On 10/07/2015 11:42 PM, Neil Brown wrote:
> Heinz Mauelshagen <heinzm at redhat.com> writes:
>
>> On 10/01/2015 12:20 AM, Neil Brown wrote:
>>> Heinz Mauelshagen <heinzm at redhat.com> writes:
>>>> BTW:
>>>> When you create a raid1/4/5/6/10 LVs _and_ never read what you have not
>>>> written,
>>>> "--nosync" can be used anyway in order to avoid the initial
>>>> resynchronization load
>>>> on the devices. Any data written in that case will update all
>>>> mirrors/raid redundancy data.
>>>>
>>> While this is true for RAID1 and RAID10, and (I think) for the current
>>> implementation of RAID6, it is definitely not true for RAID4/5.
>> Thanks for the clarification.
>>
>> I find that to be really bad situation.
>>
>>
>>> For RAID4/5 a single-block write will be handled by reading
>>> old-data/parity, subtracting the old data from the parity and adding the
>>> new data, then writing out new data/parity.
>> Obviously for optimization reasons.
>>
>>> So if the parity was wrong before, it will be wrong afterwards.
>> So even overwriting complete stripes in raid4/5/(6)
>> would not ensure correct parity, thus always requiring
>> initial sync.
> No, over-writing complete stripes will result in correct parity.
> Even writing more than half of the data in a stripe will result in
> correct parity.

Useless, as you say, because we can never be sure, that
any filesystem/dbms/... upstack will guarantee >= half stripe
writes initially; even more so with many devices and large chunk sizes...

>
> So if you have a filesystem which only ever writes full stripes, then
> there is no need to sync at the start.  But I don't know any filesysetms
> which promise that.
>
> If you don't sync at creation time, then you may be perfectly safe when
> a device fails, but I can't promise that.  And without guarantees, RAID
> is fairly pointless.

Indeed.

>
>> We should think about a solution to avoid it in lieu
>> of growing disk/array sizes.
> With spinning-rust devices you need to read the entire array ("scrub")
> every few weeks just to make sure the media isn't degrading.  When you
> do that it is useful to check that the parity is still correct - as a
> potential warning sign of problems.
> If you don't sync first, then checking the parity doesn't tell you
> anything.

Yes, aware of this.

My point was avoiding superfluous mass io whenever possible.

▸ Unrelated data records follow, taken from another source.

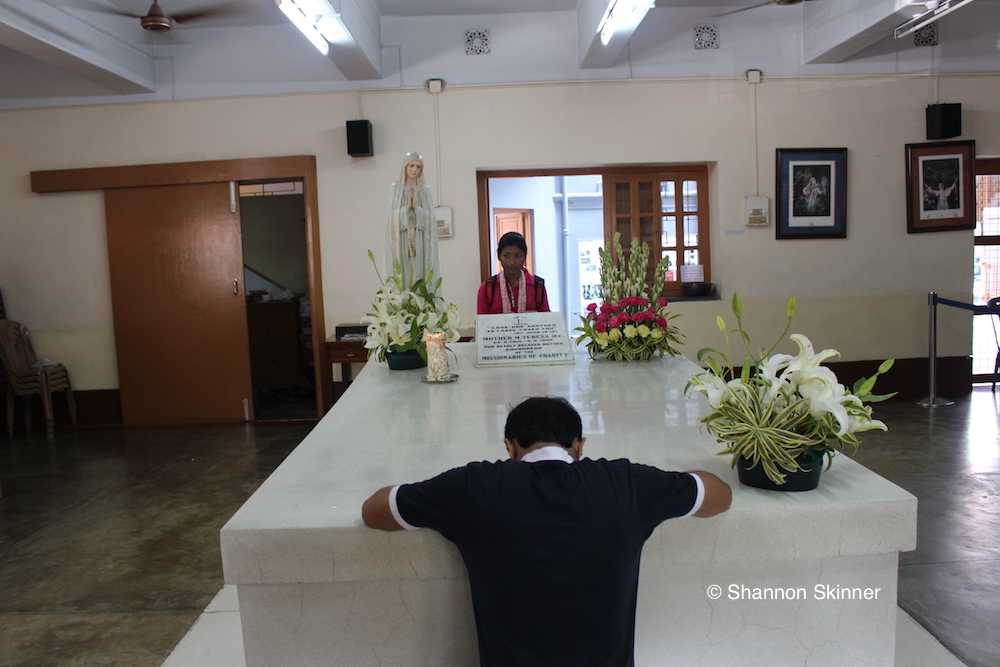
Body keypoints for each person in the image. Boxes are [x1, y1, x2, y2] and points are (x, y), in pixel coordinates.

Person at [362, 396, 732, 666]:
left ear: (509, 447)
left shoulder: (473, 486)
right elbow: (718, 494)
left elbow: (375, 510)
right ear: (579, 446)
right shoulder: (626, 483)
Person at [385, 151, 440, 289]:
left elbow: (430, 217)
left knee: (419, 269)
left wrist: (417, 209)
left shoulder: (424, 190)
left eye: (418, 167)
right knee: (403, 269)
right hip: (402, 238)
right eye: (412, 166)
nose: (415, 170)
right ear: (405, 167)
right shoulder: (397, 190)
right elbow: (391, 218)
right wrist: (405, 209)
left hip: (419, 239)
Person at [477, 231, 550, 314]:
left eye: (517, 256)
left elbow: (546, 319)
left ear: (525, 257)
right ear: (499, 256)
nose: (512, 262)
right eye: (506, 256)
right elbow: (482, 322)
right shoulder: (487, 288)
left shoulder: (537, 286)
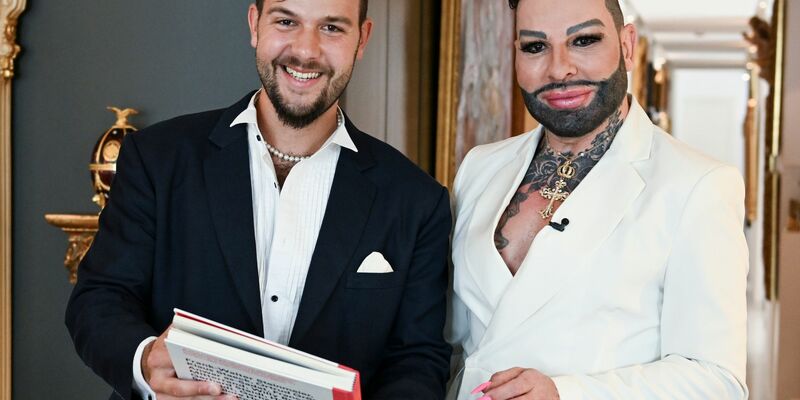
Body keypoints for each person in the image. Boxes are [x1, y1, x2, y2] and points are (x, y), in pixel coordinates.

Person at [65, 1, 452, 399]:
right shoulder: (157, 158)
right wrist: (146, 361)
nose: (306, 50)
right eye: (286, 21)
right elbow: (100, 299)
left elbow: (417, 359)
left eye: (332, 28)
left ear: (362, 39)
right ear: (255, 25)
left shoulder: (417, 201)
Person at [447, 0, 748, 398]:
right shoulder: (480, 167)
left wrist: (566, 394)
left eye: (584, 40)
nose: (559, 69)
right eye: (535, 47)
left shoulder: (699, 185)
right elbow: (451, 339)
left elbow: (717, 380)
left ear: (627, 46)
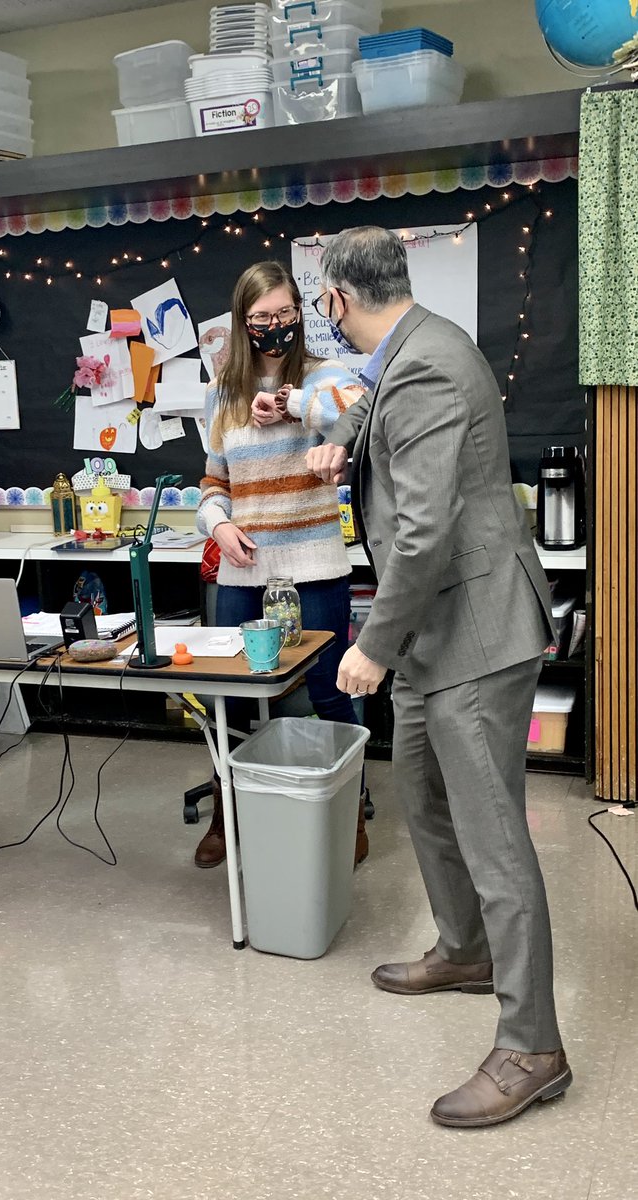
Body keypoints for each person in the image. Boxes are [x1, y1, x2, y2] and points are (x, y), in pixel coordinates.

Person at [306, 225, 570, 1128]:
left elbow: (420, 532)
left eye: (320, 303)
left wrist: (373, 644)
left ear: (337, 299)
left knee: (494, 836)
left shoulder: (426, 365)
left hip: (472, 627)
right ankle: (465, 950)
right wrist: (336, 441)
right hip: (435, 627)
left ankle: (533, 1046)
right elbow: (371, 407)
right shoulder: (408, 349)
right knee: (420, 793)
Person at [196, 260, 369, 870]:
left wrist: (294, 403)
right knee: (230, 698)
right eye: (261, 318)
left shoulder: (326, 377)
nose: (274, 326)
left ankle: (349, 812)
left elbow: (363, 415)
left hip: (317, 563)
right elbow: (213, 482)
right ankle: (225, 815)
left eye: (285, 315)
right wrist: (218, 524)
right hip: (244, 571)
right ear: (243, 323)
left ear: (300, 314)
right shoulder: (221, 392)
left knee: (328, 688)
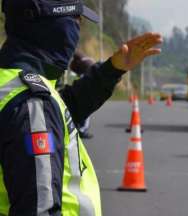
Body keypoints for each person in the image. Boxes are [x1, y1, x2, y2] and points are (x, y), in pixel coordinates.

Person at [0, 0, 162, 215]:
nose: (78, 30)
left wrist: (112, 69)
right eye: (76, 20)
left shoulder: (12, 84)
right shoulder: (33, 104)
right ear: (51, 25)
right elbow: (40, 209)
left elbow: (65, 108)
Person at [69, 51, 96, 139]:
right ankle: (82, 130)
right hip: (86, 83)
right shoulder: (86, 62)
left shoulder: (84, 62)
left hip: (85, 82)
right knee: (86, 108)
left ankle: (78, 128)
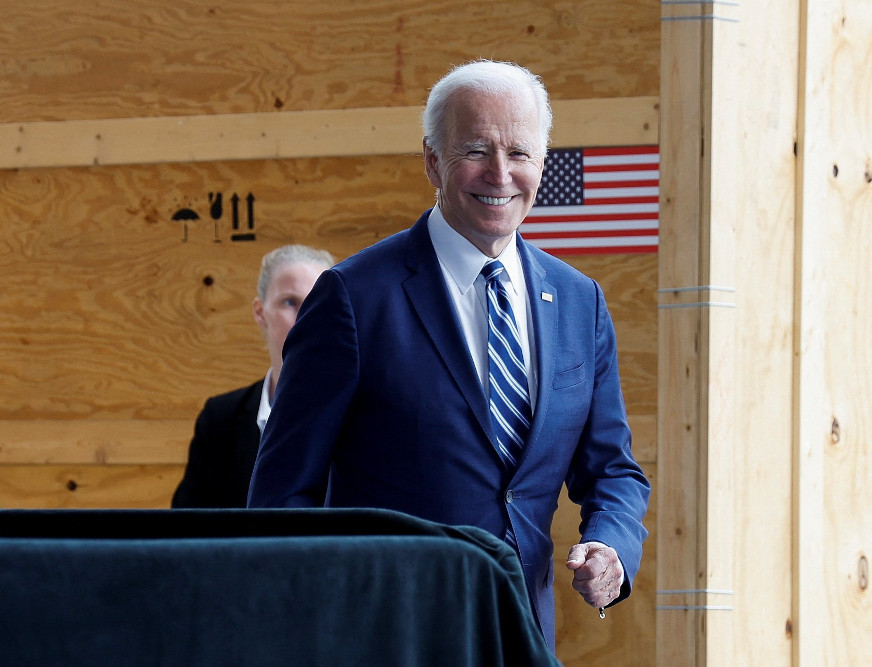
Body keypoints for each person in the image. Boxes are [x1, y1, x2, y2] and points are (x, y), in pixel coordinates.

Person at [247, 60, 650, 649]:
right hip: (384, 638)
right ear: (433, 160)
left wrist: (613, 546)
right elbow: (283, 492)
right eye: (475, 151)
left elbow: (612, 468)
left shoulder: (577, 301)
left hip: (521, 635)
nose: (501, 173)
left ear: (542, 162)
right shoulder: (353, 297)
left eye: (520, 152)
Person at [172, 244, 335, 508]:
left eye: (317, 303)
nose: (306, 317)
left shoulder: (362, 416)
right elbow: (187, 528)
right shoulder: (221, 419)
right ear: (260, 312)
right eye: (290, 302)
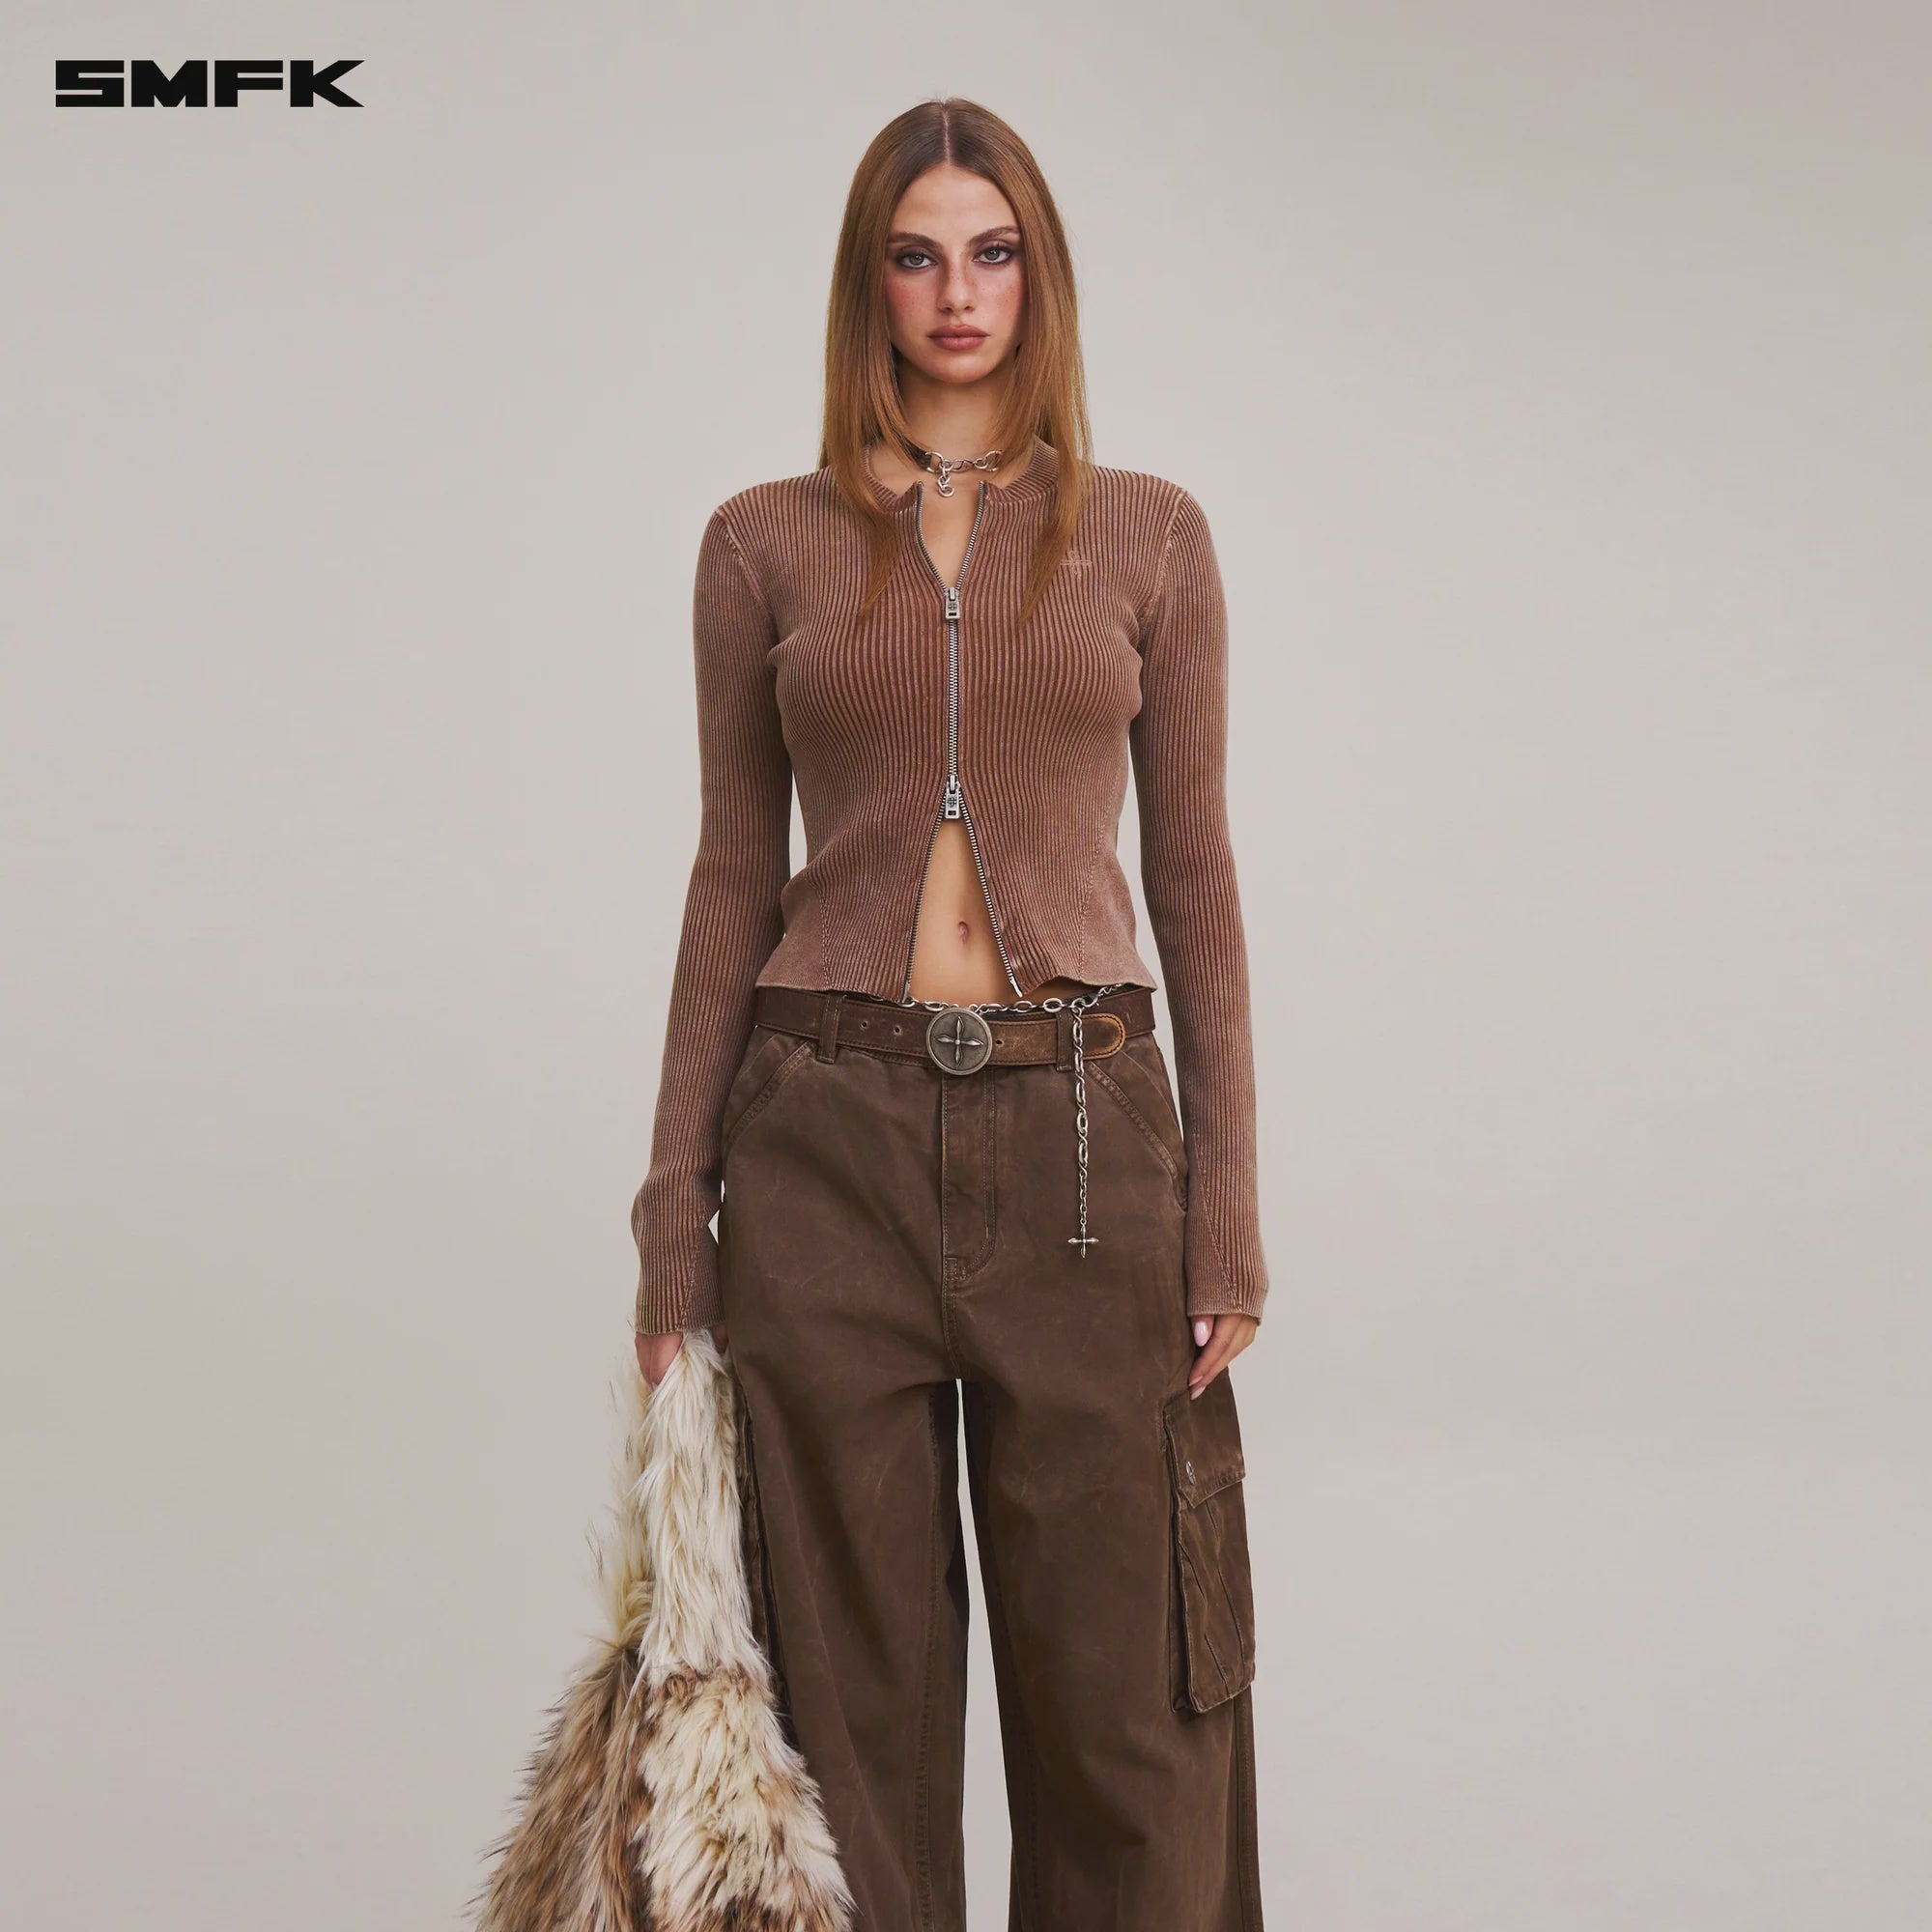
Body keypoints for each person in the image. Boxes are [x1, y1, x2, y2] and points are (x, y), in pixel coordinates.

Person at [629, 96, 1268, 1930]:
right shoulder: (761, 542)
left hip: (1085, 1149)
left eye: (993, 253)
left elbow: (1196, 875)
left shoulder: (1148, 537)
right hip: (822, 1142)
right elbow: (730, 877)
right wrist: (675, 1217)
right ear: (870, 286)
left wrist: (1226, 1204)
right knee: (844, 1738)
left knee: (1131, 1714)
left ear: (1040, 277)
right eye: (917, 257)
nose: (958, 293)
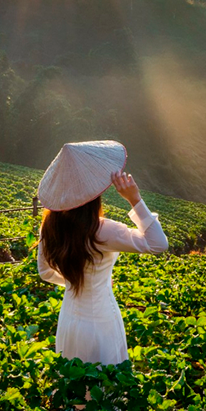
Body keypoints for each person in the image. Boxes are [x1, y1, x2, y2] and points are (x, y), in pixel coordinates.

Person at [35, 141, 168, 368]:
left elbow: (45, 272)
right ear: (94, 193)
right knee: (105, 387)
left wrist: (73, 279)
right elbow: (158, 244)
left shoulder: (49, 225)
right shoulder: (103, 230)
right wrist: (134, 199)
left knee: (75, 384)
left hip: (69, 320)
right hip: (101, 321)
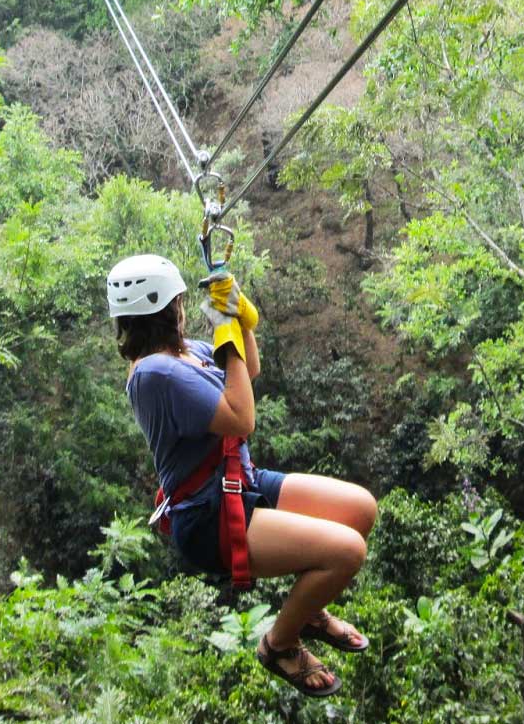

E.g. keep track of the 'new' state of the array and initialize
parity/syndrome on first access to any given stripe with
the given performance optimization thereafter.

Metadata kept to housekeep this  could be organized in a b-tree
(e.g. via dm-persistent-data), thus storing just one node
defining the whole array as 'new' and splitting the tree up
as we go and have a size threshold to not allow to grow
such metadata too big.

Heinz

> And as you have to process the entire array occasionally anyway, you
> make as well do it at creation time.
>
> NeilBrown
>
>
>>
>> Heinz
>>
>>
>>> If the device that new data was written to then fails, the data on it is
>>> lost.
>>>
>>> So do this for RAID1/10 if you like, but not for other levels.
>>>
>>> NeilBrown